Tsugumi is short with Hitaki, whom she admits she’s spoiled too much anyway, but when she returns from town with olive branches including a new book and eclairs, she and the family butler find him doused in oil, lighting himself on fire while holding a book.

Fortunately, Hitaki isn’t killed, but his burns require isolation to heal (considering the era, I’m somewhat surprised he survived). Tsugumi and her butler are approached by two hotties in unusual uniforms, which is because the’re from an unusual bureau:  the Imperial Library Intelligence Asset Management Bureau, or simply Fukurou (though I personally kinda like “ILIAMB”.

The men from Fukurou explain that Tsugumi’s brother likely fell victim to a “cursed tome”, a handwritten Japanese-style book containing the emotions—in this case suicidal-by-fire—of its author. When the butler brings the men the book Hitaki was holding when he self-immolated, Tsugumi is shocked to find it has flames emanating from it…but no one else can see them.

The more forward of the two guys, Ozaki Hayato, tells Tsugumi that she’s one of a very rare number of people who can see the “auras” around cursed books, and begs her to join Fukurou right then and there. After the incident with Hitaki her father postpones her marriage, so Tsugumi decides to take the job, essentially being freed from the birdcage of her destiny by cursed tome that nearly killed her brother. She also aims to help stop further incidents form occurring to others.

As the sultry parade-of-shirtless-dudes ED suggests, Tsugumi is not only pivoting from family bargaining chip to empowered modern working woman—an interesting premise in and of itself—but is also an unmarried woman joining a bureau staffed by mostly unmarried men. So we’ve got ourselves an otome anime with a reverse harem. I’m willing to see where this goes for the time being.

Mahou Shoujo Site – 01 – NOPE (First Impressions)

In the episode’s first couple of minutes, the protagonist Aya is already ready to throw herself in front of an approaching train. I’m not going to pick the low-hanging fruit and say this episode made me feel like doing the same when it was over…but yeah, this was pretty fucked up. And it gets worse.

Aya’s life is hell. She gets cut by tacks and razors in her school shoes. She’s forced to sit in a puddle of glue. She’s punched and kicked and plunged into the toilets, then goes home and gets severely beaten and choked out by her frustrated older brother, pleading in vain for him not to keep her from getting her period by doing too much damage.

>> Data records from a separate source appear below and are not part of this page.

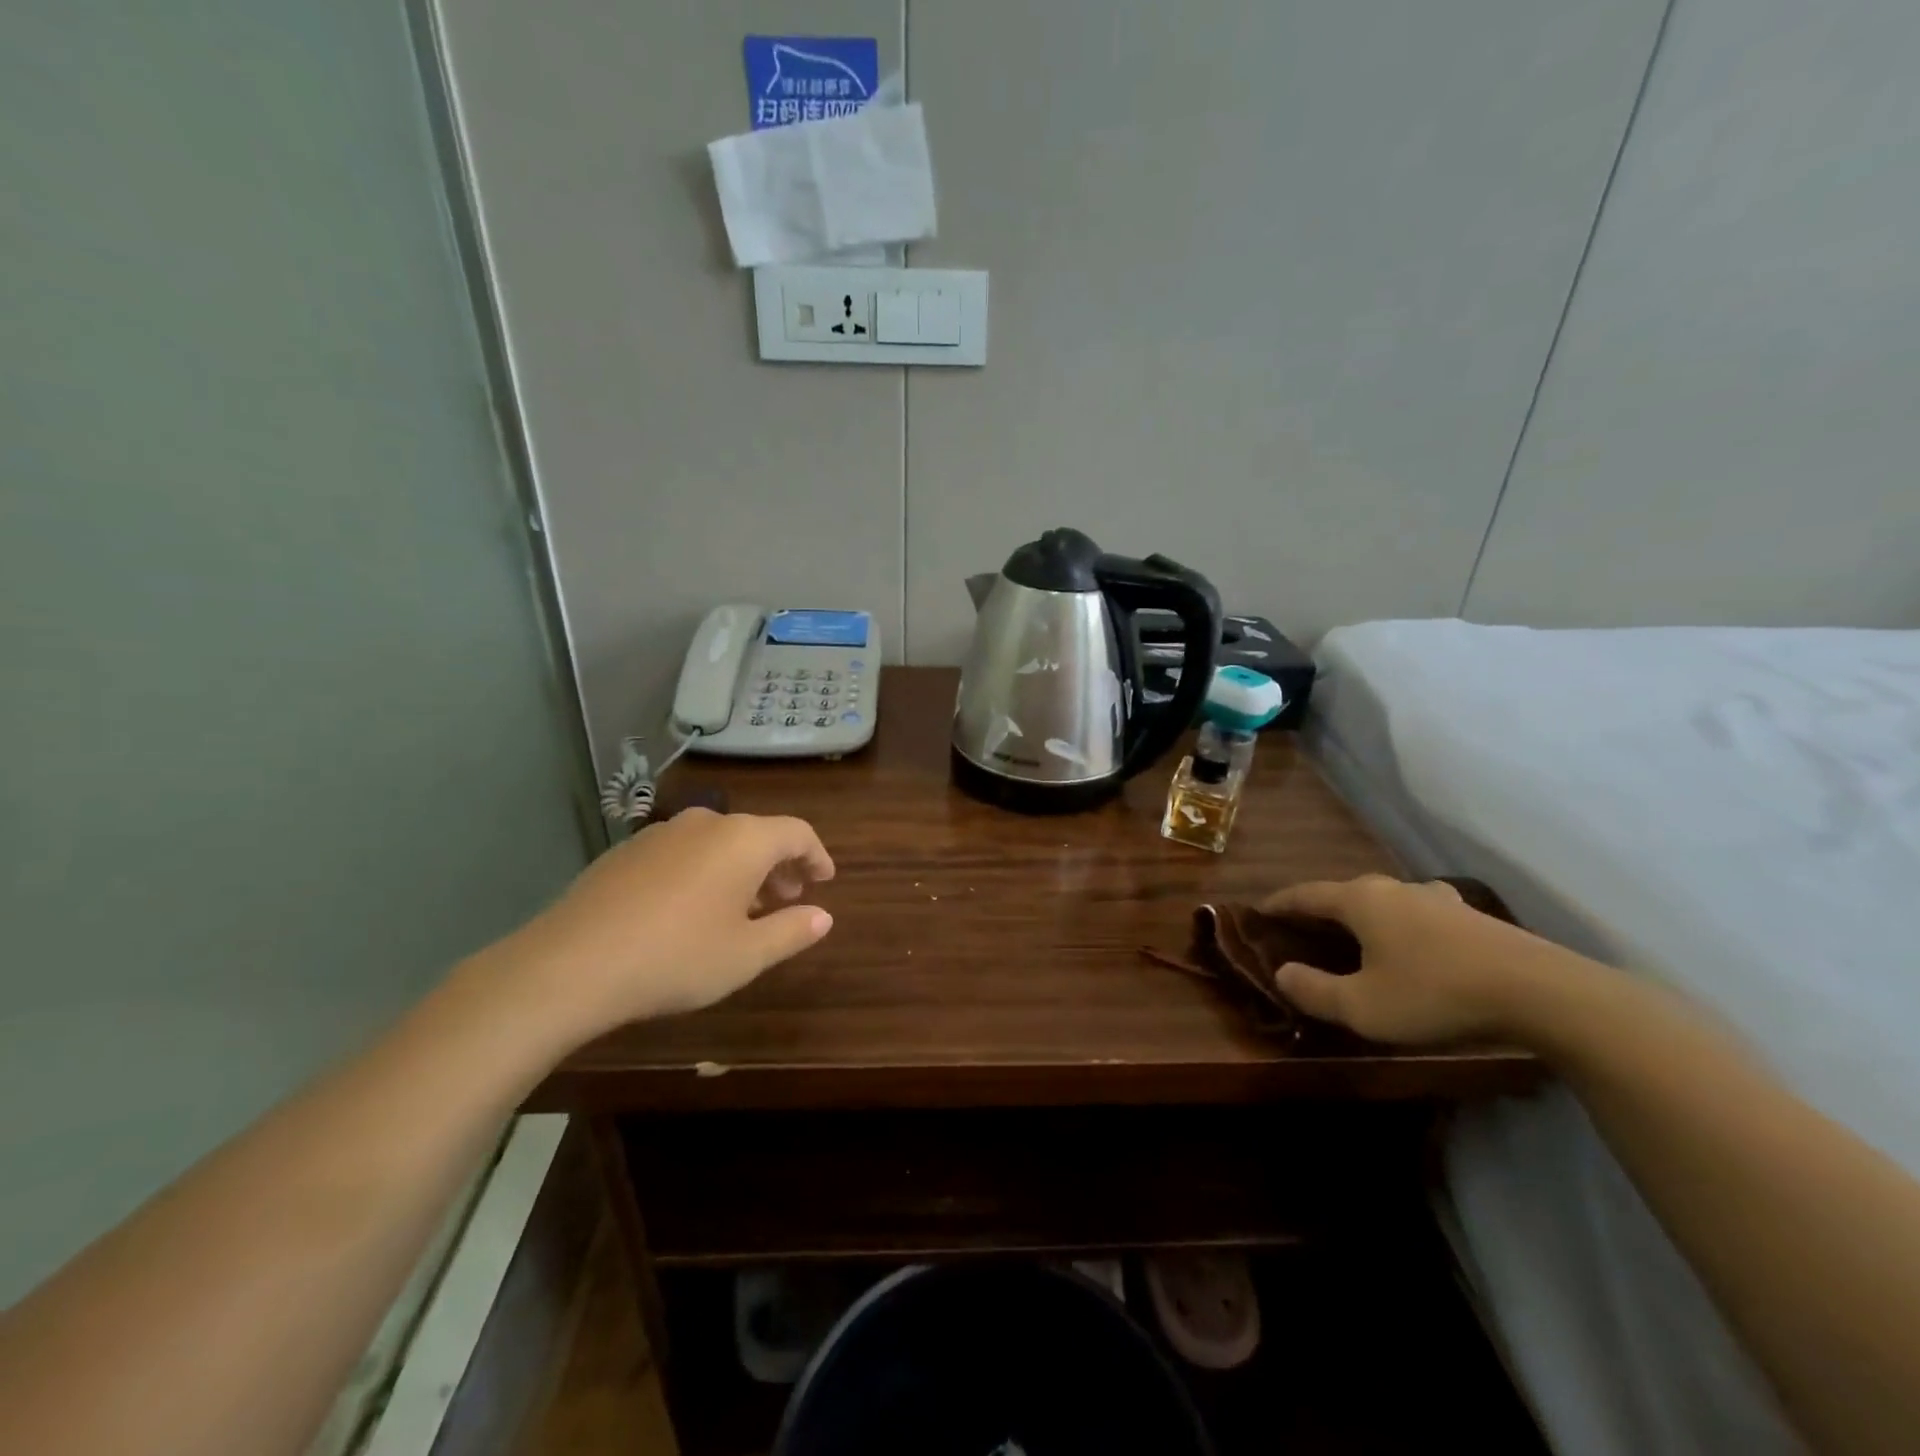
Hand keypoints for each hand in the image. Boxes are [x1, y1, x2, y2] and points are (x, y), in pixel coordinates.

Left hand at [489, 809, 835, 1041]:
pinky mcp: (626, 851)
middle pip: (757, 834)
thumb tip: (824, 916)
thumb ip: (791, 931)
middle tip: (788, 898)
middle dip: (779, 865)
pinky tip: (691, 909)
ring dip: (741, 869)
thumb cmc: (675, 958)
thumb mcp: (745, 955)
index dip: (817, 856)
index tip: (825, 880)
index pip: (797, 833)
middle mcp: (705, 823)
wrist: (569, 965)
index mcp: (743, 840)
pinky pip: (683, 852)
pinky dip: (703, 871)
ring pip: (718, 842)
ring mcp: (661, 833)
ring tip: (742, 908)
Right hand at [1261, 875, 1554, 1044]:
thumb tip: (1282, 973)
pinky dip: (1399, 924)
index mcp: (1360, 901)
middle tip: (1303, 929)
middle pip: (1344, 893)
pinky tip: (1413, 941)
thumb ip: (1315, 991)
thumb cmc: (1436, 994)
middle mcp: (1393, 889)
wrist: (1541, 993)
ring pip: (1384, 900)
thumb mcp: (1363, 1006)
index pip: (1306, 894)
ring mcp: (1437, 899)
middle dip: (1319, 909)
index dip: (1279, 903)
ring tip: (1357, 935)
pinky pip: (1417, 913)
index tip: (1258, 910)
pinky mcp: (1472, 918)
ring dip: (1362, 915)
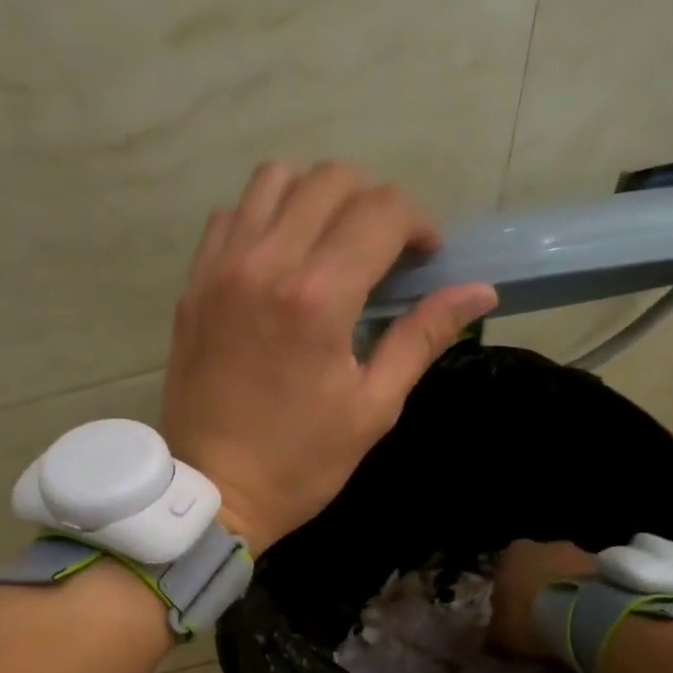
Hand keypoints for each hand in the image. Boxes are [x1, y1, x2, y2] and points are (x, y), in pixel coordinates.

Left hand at [161, 161, 498, 552]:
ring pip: (275, 180)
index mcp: (318, 298)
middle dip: (373, 204)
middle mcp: (265, 264)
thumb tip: (478, 290)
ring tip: (330, 245)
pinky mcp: (193, 285)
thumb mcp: (372, 409)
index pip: (382, 210)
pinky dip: (265, 217)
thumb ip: (421, 337)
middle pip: (331, 180)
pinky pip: (232, 216)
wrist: (213, 492)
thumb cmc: (299, 463)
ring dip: (315, 198)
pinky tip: (280, 258)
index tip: (424, 259)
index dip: (418, 224)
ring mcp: (220, 270)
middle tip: (383, 253)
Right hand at [491, 539, 599, 658]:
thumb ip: (494, 631)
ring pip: (568, 572)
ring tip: (569, 620)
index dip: (509, 591)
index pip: (505, 568)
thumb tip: (489, 640)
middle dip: (540, 585)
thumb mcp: (500, 632)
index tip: (512, 611)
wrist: (583, 616)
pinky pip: (592, 583)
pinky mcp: (608, 567)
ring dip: (567, 589)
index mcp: (513, 554)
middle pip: (540, 565)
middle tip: (541, 615)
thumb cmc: (529, 617)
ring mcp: (580, 552)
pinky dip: (590, 596)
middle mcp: (546, 545)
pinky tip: (589, 618)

She takes a tiny measure of solace from taking care of a stray cat, but her tormentors at school find out and promptly kill it. Oh, and they describe how it died while the senpai they brought in to rape her starts closing in.

Have you had enough yet? I certainly did. Aya is pointed in the direction of the titular “Mahou Shoujo Site” which gives her powers to exact revenge—revenge she is overwhelmingly justified in using against the sorry excuses for demons in human skin that gnaw at her day after day.

Two of her bullies and her would-be rapist are gone, but because Aya’s a decent person, she thinks killing is wrong, to the point of keeping plenty of the remaining beasts alive, who will no doubt dole out more punishment in the coming weeks.

I won’t be there to watch it. I can appreciate the message the show is trying to send—somewhat—and it’s to the show’s credit that Aya is as reluctant to kill as she is despite how much she’s suffered; despite her new powers her basic morality remains unassailable. But MSS has all the subtlety of Stone Cold Steven Austin giving a promo while on PCP. It’s just a bit too much.